▸ **Task description**
Please transcribe every record below exactly as written.

▸ **Supplied data**
Start of Block

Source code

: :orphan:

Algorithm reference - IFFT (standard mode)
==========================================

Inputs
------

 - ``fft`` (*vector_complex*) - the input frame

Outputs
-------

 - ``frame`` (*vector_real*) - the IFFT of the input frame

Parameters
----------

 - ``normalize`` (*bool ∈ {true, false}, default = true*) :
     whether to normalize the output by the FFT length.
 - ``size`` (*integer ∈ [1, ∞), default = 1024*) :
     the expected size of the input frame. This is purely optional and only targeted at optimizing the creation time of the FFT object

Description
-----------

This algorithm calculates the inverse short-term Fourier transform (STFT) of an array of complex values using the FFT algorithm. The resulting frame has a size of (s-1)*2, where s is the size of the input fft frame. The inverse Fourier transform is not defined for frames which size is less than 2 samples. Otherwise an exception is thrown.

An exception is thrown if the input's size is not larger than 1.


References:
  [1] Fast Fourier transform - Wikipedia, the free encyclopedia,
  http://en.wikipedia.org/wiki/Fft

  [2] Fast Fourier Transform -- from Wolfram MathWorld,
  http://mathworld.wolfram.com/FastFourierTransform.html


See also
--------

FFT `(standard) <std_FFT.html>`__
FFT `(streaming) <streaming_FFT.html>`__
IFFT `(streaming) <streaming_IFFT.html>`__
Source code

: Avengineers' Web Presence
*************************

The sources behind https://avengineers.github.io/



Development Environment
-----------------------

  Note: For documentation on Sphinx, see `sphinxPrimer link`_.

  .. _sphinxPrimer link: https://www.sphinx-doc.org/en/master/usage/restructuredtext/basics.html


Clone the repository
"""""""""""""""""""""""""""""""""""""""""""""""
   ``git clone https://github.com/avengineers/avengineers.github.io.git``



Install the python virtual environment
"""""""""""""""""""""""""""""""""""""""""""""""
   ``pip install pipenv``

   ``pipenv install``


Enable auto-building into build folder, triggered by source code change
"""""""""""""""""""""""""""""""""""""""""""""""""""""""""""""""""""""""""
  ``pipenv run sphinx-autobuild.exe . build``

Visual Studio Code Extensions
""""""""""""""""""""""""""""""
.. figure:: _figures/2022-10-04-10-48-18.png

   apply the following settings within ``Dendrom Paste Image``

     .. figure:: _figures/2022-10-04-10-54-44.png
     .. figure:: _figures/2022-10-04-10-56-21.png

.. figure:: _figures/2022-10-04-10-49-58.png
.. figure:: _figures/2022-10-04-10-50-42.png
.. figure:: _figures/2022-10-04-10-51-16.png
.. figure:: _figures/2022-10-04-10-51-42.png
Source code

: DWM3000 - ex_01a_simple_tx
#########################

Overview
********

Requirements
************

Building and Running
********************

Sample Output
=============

End of Block

▸ **Response for this exercise**
Source code

: :orphan:

Algorithm reference - IFFT (standard mode)
==========================================

Inputs
------

 - ``fft`` (*vector_complex*) - the input frame

Outputs
-------

 - ``frame`` (*vector_real*) - the IFFT of the input frame

Parameters
----------

 - ``normalize`` (*bool ∈ {true, false}, default = true*) :
     whether to normalize the output by the FFT length.
 - ``size`` (*integer ∈ [1, ∞), default = 1024*) :
     the expected size of the input frame. This is purely optional and only targeted at optimizing the creation time of the FFT object

Description
-----------

This algorithm calculates the inverse short-term Fourier transform (STFT) of an array of complex values using the FFT algorithm. The resulting frame has a size of (s-1)*2, where s is the size of the input fft frame. The inverse Fourier transform is not defined for frames which size is less than 2 samples. Otherwise an exception is thrown.

An exception is thrown if the input's size is not larger than 1.


References:
  [1] Fast Fourier transform - Wikipedia, the free encyclopedia,
  http://en.wikipedia.org/wiki/Fft

  [2] Fast Fourier Transform -- from Wolfram MathWorld,
  http://mathworld.wolfram.com/FastFourierTransform.html


See also
--------

FFT `(standard) <std_FFT.html>`__
FFT `(streaming) <streaming_FFT.html>`__
IFFT `(streaming) <streaming_IFFT.html>`__
Source code

: Avengineers' Web Presence
*************************

The sources behind https://avengineers.github.io/



Development Environment
-----------------------

  Note: For documentation on Sphinx, see `sphinxPrimer link`_.

  .. _sphinxPrimer link: https://www.sphinx-doc.org/en/master/usage/restructuredtext/basics.html


Clone the repository
"""""""""""""""""""""""""""""""""""""""""""""""
   ``git clone https://github.com/avengineers/avengineers.github.io.git``



Install the python virtual environment
"""""""""""""""""""""""""""""""""""""""""""""""
   ``pip install pipenv``

   ``pipenv install``


Enable auto-building into build folder, triggered by source code change
"""""""""""""""""""""""""""""""""""""""""""""""""""""""""""""""""""""""""
  ``pipenv run sphinx-autobuild.exe . build``

Visual Studio Code Extensions
""""""""""""""""""""""""""""""
.. figure:: _figures/2022-10-04-10-48-18.png

   apply the following settings within ``Dendrom Paste Image``

     .. figure:: _figures/2022-10-04-10-54-44.png
     .. figure:: _figures/2022-10-04-10-56-21.png

.. figure:: _figures/2022-10-04-10-49-58.png
.. figure:: _figures/2022-10-04-10-50-42.png
.. figure:: _figures/2022-10-04-10-51-16.png
.. figure:: _figures/2022-10-04-10-51-42.png
Source code

: DWM3000 - ex_01a_simple_tx
#########################

Overview
********

Requirements
************

Building and Running
********************

Sample Output
=============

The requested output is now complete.